# new 50 gallon substrate and other ?'s



## 00nothing (Apr 1, 2010)

Wondering what the best low tech substrate is i have a bucket of black planted tank substrate i bought at big als a while ago (not sure of brand name) that was part of a failed 8 gallon biocube experiment (just didnt care for the tank at all really).

I should mention what I am looking for is once a week water changes using my python gravel cleaner and trimming once in a while i really want a tank with little to no maintenance I have been keeping reefs and fish only salt tanks for a long time and miss the simplicity of freshwater but want something on the nicer end of the spectrum. So I am going to tear down my 125 and drop back to a 50 gallon planted

So help me get started guys cost isnt as much of an issue as ease is for me so i want whatever is going to make my plants grow the best but also be easy to maintain

OH should also mention i love DIY so if theres some miracle mud that i can make at home let me know

heres a quick idea for filter and lighting btw

eheim pro3 not sure what size i should be looking at or is there something better suited for the same money
lighting i am thinking 2x39 t5ho but not sure whate temps i should be looking at been dealing with reefs way to long
and not sure what else i need to look at jsut yet


----------



## Diana (Jan 14, 2010)

» **GIVEN DATA**:

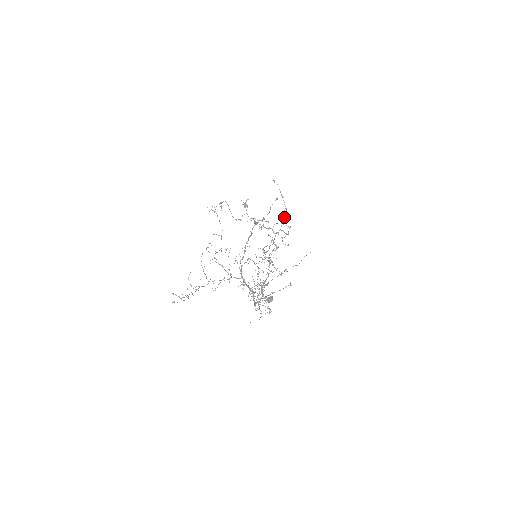
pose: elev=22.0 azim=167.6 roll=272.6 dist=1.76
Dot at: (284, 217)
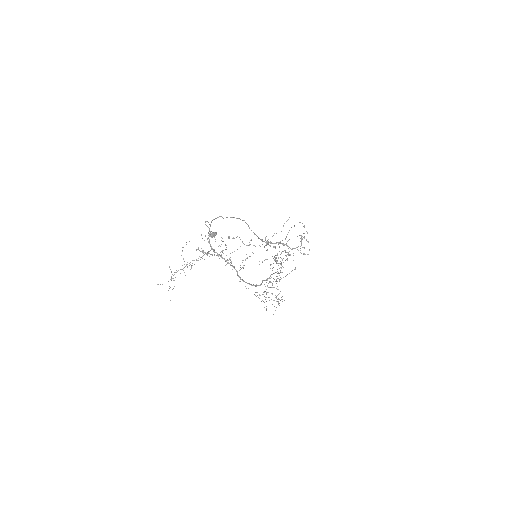
Dot at: (303, 237)
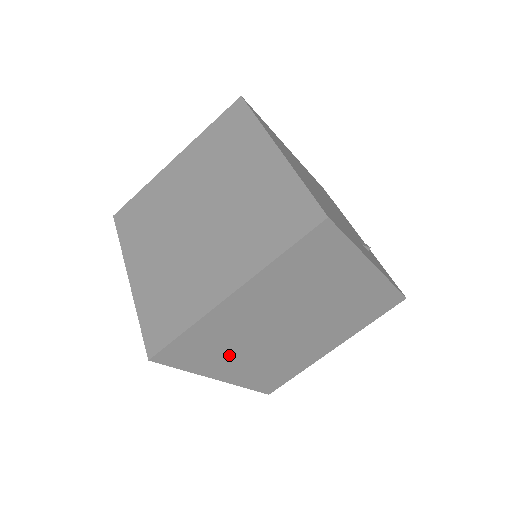
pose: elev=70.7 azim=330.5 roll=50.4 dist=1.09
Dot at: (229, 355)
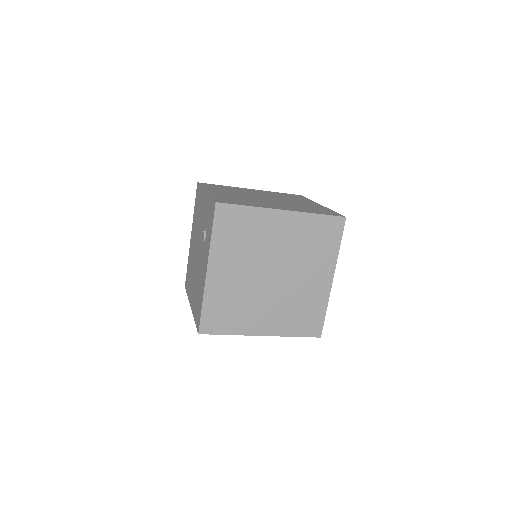
Dot at: occluded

» **TASK SET**:
A. In the forum thread about setting up a 50 gallon planted tank, which gravel cleaner does the poster plan to use for weekly water changes?
B. Format every line of the view-and-dot entries above as a Markdown table with the columns Number and Entry line, omitting the pictures.

» **ANSWERS TO EACH TASK**:
A. A Python gravel cleaner.

B.
| Number | Entry line |
|---|---|
| 1 | pose: elev=22.0 azim=167.6 roll=272.6 dist=1.76 |
| 2 | Dot at: (284, 217) |
| 3 | Dot at: (303, 237) |
| 4 | pose: elev=70.7 azim=330.5 roll=50.4 dist=1.09 |
| 5 | Dot at: (229, 355) |
| 6 | Dot at: occluded |